The feast of the Immaculate heart of Mary

Since the feast of the Immaculate Heart – which followed the feast of the Sacred Heart  - last week I have been thinking a good deal about the heart of Mary.  The devotion to the hearts of Jesus and Mary have long been linked in terms of  both prayers and imagery.  As I write  I am looking at an image that used to be on my  parent's walls which shows Jesus and Mary displaying their hearts.  But, in truth I have never ‘got it’! But I think since Saturday I have begun to understand.

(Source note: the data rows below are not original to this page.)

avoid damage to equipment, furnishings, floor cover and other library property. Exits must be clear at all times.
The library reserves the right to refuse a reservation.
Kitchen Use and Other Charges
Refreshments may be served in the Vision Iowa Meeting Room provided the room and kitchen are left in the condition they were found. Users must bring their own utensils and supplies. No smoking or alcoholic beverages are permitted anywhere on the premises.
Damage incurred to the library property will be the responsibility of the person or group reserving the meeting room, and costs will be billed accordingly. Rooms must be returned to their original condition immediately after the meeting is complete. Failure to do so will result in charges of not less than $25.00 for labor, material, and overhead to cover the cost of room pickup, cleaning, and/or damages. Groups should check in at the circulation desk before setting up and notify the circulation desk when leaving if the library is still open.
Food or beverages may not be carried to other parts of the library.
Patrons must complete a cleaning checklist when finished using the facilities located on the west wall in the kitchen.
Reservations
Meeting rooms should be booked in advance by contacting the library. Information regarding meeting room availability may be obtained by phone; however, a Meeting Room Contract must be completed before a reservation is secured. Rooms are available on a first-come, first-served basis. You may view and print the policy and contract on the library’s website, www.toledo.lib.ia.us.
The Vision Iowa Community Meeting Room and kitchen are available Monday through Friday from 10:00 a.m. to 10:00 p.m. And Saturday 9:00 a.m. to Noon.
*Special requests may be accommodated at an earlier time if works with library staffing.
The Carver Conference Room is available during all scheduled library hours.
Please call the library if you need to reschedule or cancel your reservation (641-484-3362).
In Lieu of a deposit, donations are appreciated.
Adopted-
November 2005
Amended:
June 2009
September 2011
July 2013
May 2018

They key passages in scripture about the heart of  Mary are in Luke tells us that Mary kept all the events of Jesus’s early life in her heart : she treasured them and pondered over them.  Luke thinks that this is so important that he tells us twice!  She spent  all of her life after the Annunciation pondering what all these ‘things’ meant.  As St. John Paul observes in Rosarium Virginis Mariae, “No one has ever devoted himself to the contemplation of the face of Christ as faithfully as Mary. The eyes of her heart already turned to him at the Annunciation, when she conceived him by the power of the Holy Spirit” (11). Read HERE.

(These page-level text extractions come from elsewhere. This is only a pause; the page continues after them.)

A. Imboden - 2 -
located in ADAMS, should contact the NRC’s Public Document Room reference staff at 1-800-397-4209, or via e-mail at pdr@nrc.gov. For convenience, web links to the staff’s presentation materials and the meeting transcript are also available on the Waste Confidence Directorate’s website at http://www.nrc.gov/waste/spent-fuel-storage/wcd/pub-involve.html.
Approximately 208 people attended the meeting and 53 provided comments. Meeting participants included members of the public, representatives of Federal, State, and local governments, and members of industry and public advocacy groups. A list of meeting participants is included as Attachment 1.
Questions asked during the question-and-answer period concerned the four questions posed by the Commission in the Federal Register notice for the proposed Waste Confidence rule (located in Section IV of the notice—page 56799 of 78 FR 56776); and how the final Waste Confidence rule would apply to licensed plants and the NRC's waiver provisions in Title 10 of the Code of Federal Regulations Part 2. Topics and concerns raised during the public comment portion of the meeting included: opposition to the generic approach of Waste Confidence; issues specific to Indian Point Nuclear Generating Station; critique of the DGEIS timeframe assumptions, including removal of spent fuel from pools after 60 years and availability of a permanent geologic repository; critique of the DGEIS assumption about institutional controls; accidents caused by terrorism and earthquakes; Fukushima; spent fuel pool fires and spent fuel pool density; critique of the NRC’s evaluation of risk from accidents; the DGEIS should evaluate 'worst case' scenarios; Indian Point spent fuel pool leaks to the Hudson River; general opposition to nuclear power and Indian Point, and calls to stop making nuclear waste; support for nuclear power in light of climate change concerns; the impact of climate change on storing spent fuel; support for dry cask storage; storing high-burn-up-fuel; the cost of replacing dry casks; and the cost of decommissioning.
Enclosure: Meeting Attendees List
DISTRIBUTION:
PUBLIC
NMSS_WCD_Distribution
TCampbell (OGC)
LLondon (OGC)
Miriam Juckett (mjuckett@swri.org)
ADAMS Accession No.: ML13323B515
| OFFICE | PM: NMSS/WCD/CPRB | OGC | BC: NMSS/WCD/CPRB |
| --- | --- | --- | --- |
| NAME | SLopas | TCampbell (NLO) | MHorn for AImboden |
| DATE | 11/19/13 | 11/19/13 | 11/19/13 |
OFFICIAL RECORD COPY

From the moment that she conceived Jesus in her heart – when she said yes to the angel Gabriel – Mary began a life of complete and utter trust in God, and in her son, Jesus.  She did not know what it all meant, but she treasured all the events in the life of Jesus and reflected on them.  She is puzzled by what is happens  - Why me? How can it be? Why did Jesus go off on his own ? What did Jesus mean  by telling them he must be about his father’s business?  So many questions. And yet, such was the power of divine grace within her, she was content to trust in God and be simply a handmaiden of the Lord. She was humble enough to let things be done according to God’s plan.   She was content to let all these things that filled her mind with questions to rest in her heart.  And in her heart she would reflect upon and contemplate the profound mystery of God’s love.

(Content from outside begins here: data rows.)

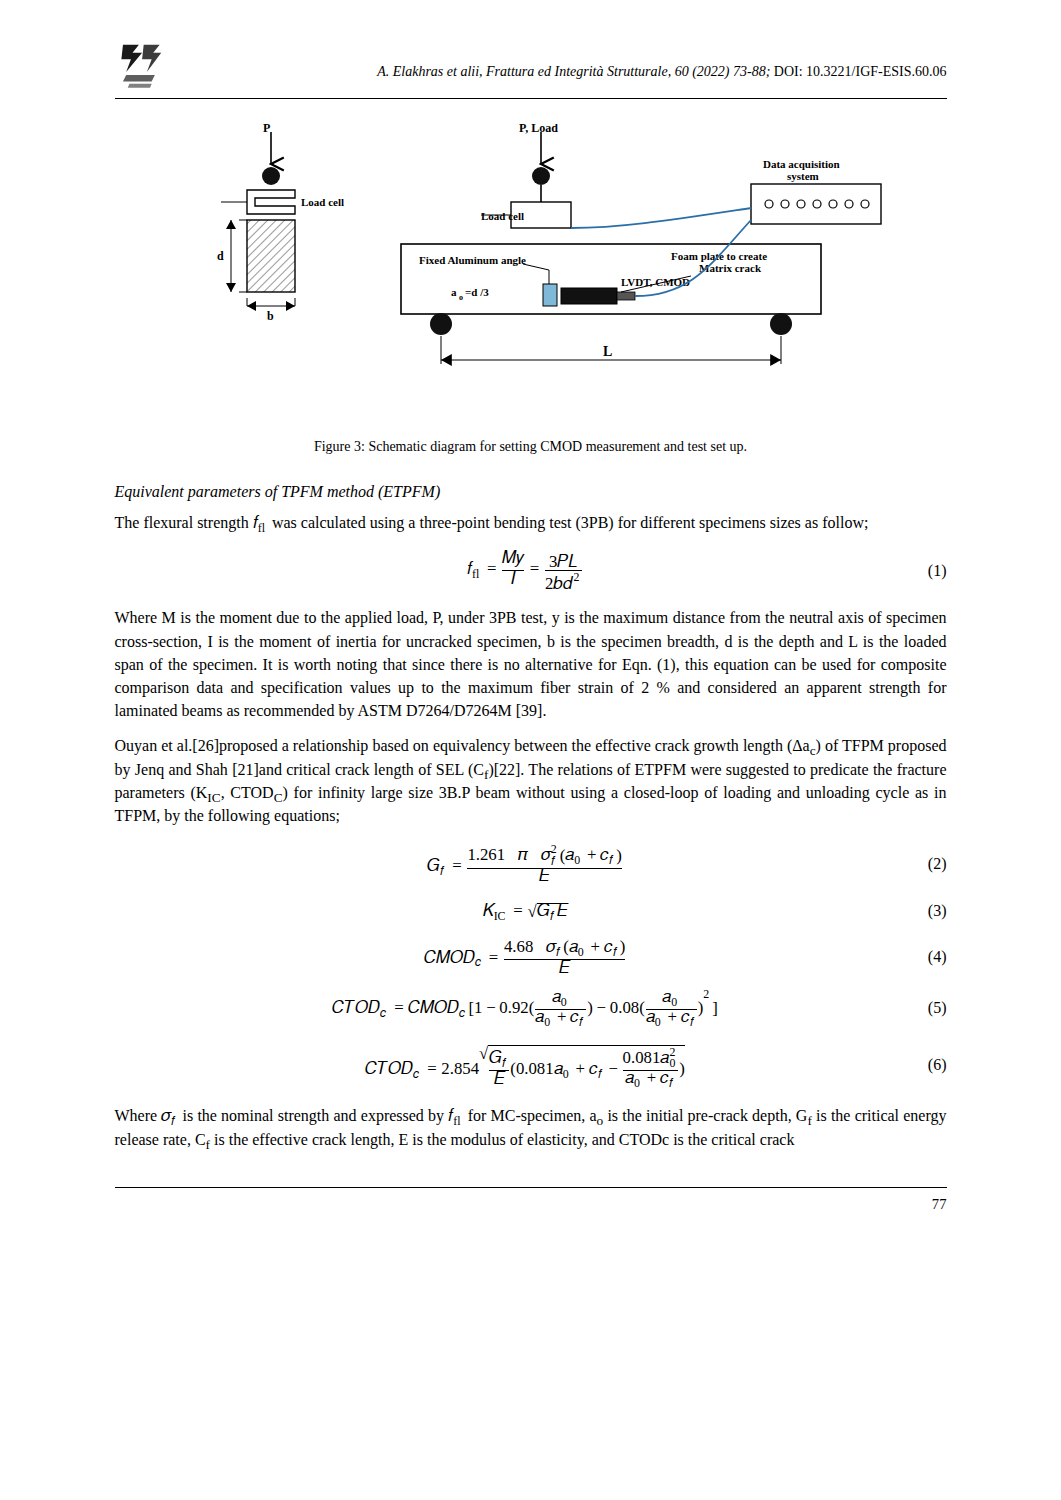A. Elakhras et alii, Frattura ed Integrità Strutturale, 60 (2022) 73-88; DOI: 10.3221/IGF-ESIS.60.06
P Load cell d b P, Load Load cell Data acquisition system Fixed Aluminum angle Foam plate to create Matrix crack a o =d /3 LVDT, CMOD L
Figure 3: Schematic diagram for setting CMOD measurement and test set up.
Equivalent parameters of TPFM method (ETPFM)
The flexural strength ffl was calculated using a three-point bending test (3PB) for different specimens sizes as follow;
ffl = MyI = 3PL2bd2
(1)
Where M is the moment due to the applied load, P, under 3PB test, y is the maximum distance from the neutral axis of specimen cross-section, I is the moment of inertia for uncracked specimen, b is the specimen breadth, d is the depth and L is the loaded span of the specimen. It is worth noting that since there is no alternative for Eqn. (1), this equation can be used for composite comparison data and specification values up to the maximum fiber strain of 2 % and considered an apparent strength for laminated beams as recommended by ASTM D7264/D7264M [39].
Ouyan et al.[26]proposed a relationship based on equivalency between the effective crack growth length (Δac) of TFPM proposed by Jenq and Shah [21]and critical crack length of SEL (Cf)[22]. The relations of ETPFM were suggested to predicate the fracture parameters (KIC, CTODC) for infinity large size 3B.P beam without using a closed-loop of loading and unloading cycle as in TFPM, by the following equations;
Gf = 1.261 π  σf2 (a0+cf) E
(2)
KIC = GfE
(3)
CMODc = 4.68  σf (a0+cf) E
(4)
CTODc = CMODc [ 1−0.92 ( a0a0+cf ) −0.08 ( a0a0+cf ) 2 ]
(5)
CTODc = 2.854 GfE ( 0.081a0 +cf − 0.081a02 a0+cf )
(6)
Where σf is the nominal strength and expressed by ffl for MC-specimen, ao is the initial pre-crack depth, Gf is the critical energy release rate, Cf is the effective crack length, E is the modulus of elasticity, and CTODc is the critical crack
77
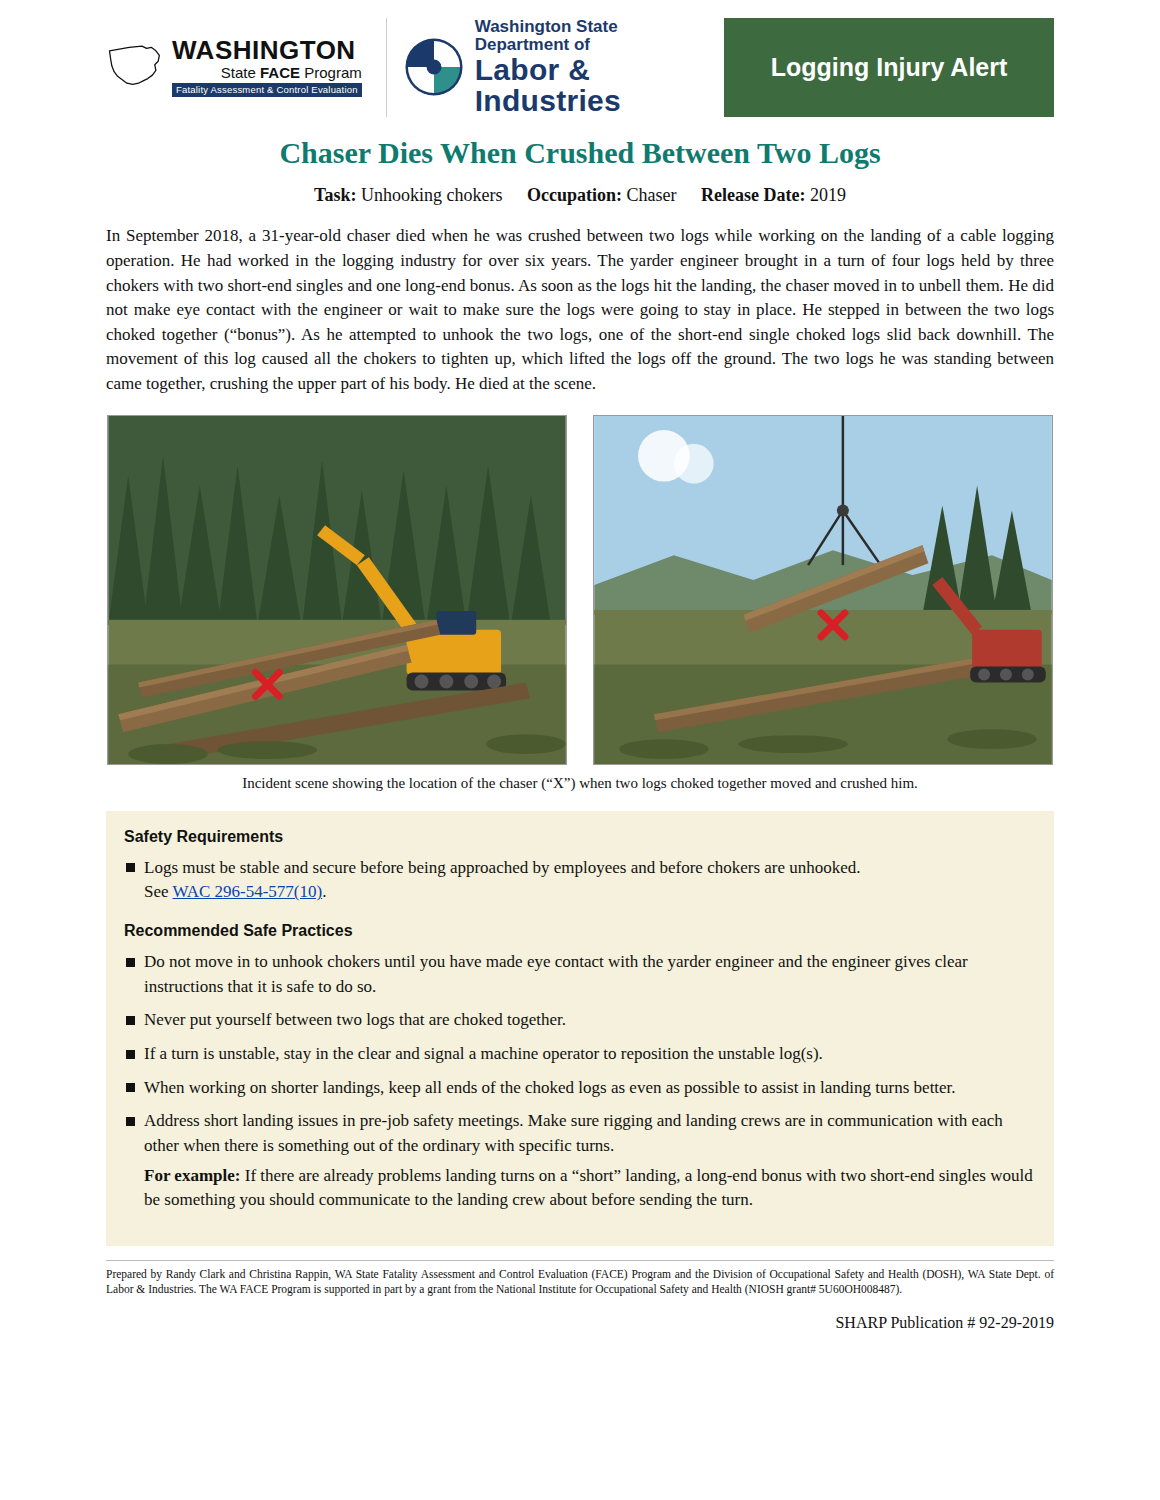WASHINGTON State FACE Program Fatality Assessment & Control Evaluation
Washington State Department of Labor & Industries
Logging Injury Alert
Chaser Dies When Crushed Between Two Logs
Task: Unhooking chokers Occupation: Chaser Release Date: 2019
In September 2018, a 31-year-old chaser died when he was crushed between two logs while working on the landing of a cable logging operation. He had worked in the logging industry for over six years. The yarder engineer brought in a turn of four logs held by three chokers with two short-end singles and one long-end bonus. As soon as the logs hit the landing, the chaser moved in to unbell them. He did not make eye contact with the engineer or wait to make sure the logs were going to stay in place. He stepped in between the two logs choked together (“bonus”). As he attempted to unhook the two logs, one of the short-end single choked logs slid back downhill. The movement of this log caused all the chokers to tighten up, which lifted the logs off the ground. The two logs he was standing between came together, crushing the upper part of his body. He died at the scene.
Incident scene showing the location of the chaser (“X”) when two logs choked together moved and crushed him.
Safety Requirements
Logs must be stable and secure before being approached by employees and before chokers are unhooked.
See WAC 296-54-577(10).
Recommended Safe Practices
Do not move in to unhook chokers until you have made eye contact with the yarder engineer and the engineer gives clear instructions that it is safe to do so.
Never put yourself between two logs that are choked together.
If a turn is unstable, stay in the clear and signal a machine operator to reposition the unstable log(s).
When working on shorter landings, keep all ends of the choked logs as even as possible to assist in landing turns better.
Address short landing issues in pre-job safety meetings. Make sure rigging and landing crews are in communication with each other when there is something out of the ordinary with specific turns.
For example: If there are already problems landing turns on a “short” landing, a long-end bonus with two short-end singles would be something you should communicate to the landing crew about before sending the turn.
Prepared by Randy Clark and Christina Rappin, WA State Fatality Assessment and Control Evaluation (FACE) Program and the Division of Occupational Safety and Health (DOSH), WA State Dept. of Labor & Industries. The WA FACE Program is supported in part by a grant from the National Institute for Occupational Safety and Health (NIOSH grant# 5U60OH008487).
SHARP Publication # 92-29-2019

Mary  shows us the way to the heart of her son, because she knows it better than anyone.  We get to know and love the heart of Jesus by treasuring  and pondering over the heart of Jesus as what Pope Francis called the ' highest human expression of Divine love.'


We have a print of the Virgin which we like very much (see left). It is by the early Italian (Venetian) Renaissance - Late Gothic artist Antonio Vivarini (1440-1480  ) - entitled La Vergine che legge- The Reading Virgin.   ( He some times signed his work as Antonio of Murano. )


 I think it is an image which beautifully captures this sense of the meaning of the immaculate heart as providing a doorway into the mystery of God’s love and  mercy.  The Virgin is shown reading scripture and treasuring the Word of God in her heart.  Jesus, of course, is the 'Word of God, made flesh'.  (Her flesh.)  We, like Mary, are called to trust in God’s love and treasure and ponder in our hearts all the things that have been revealed to us.


Holy Mary, Mother of God, pray for us now, and at the hour of our death.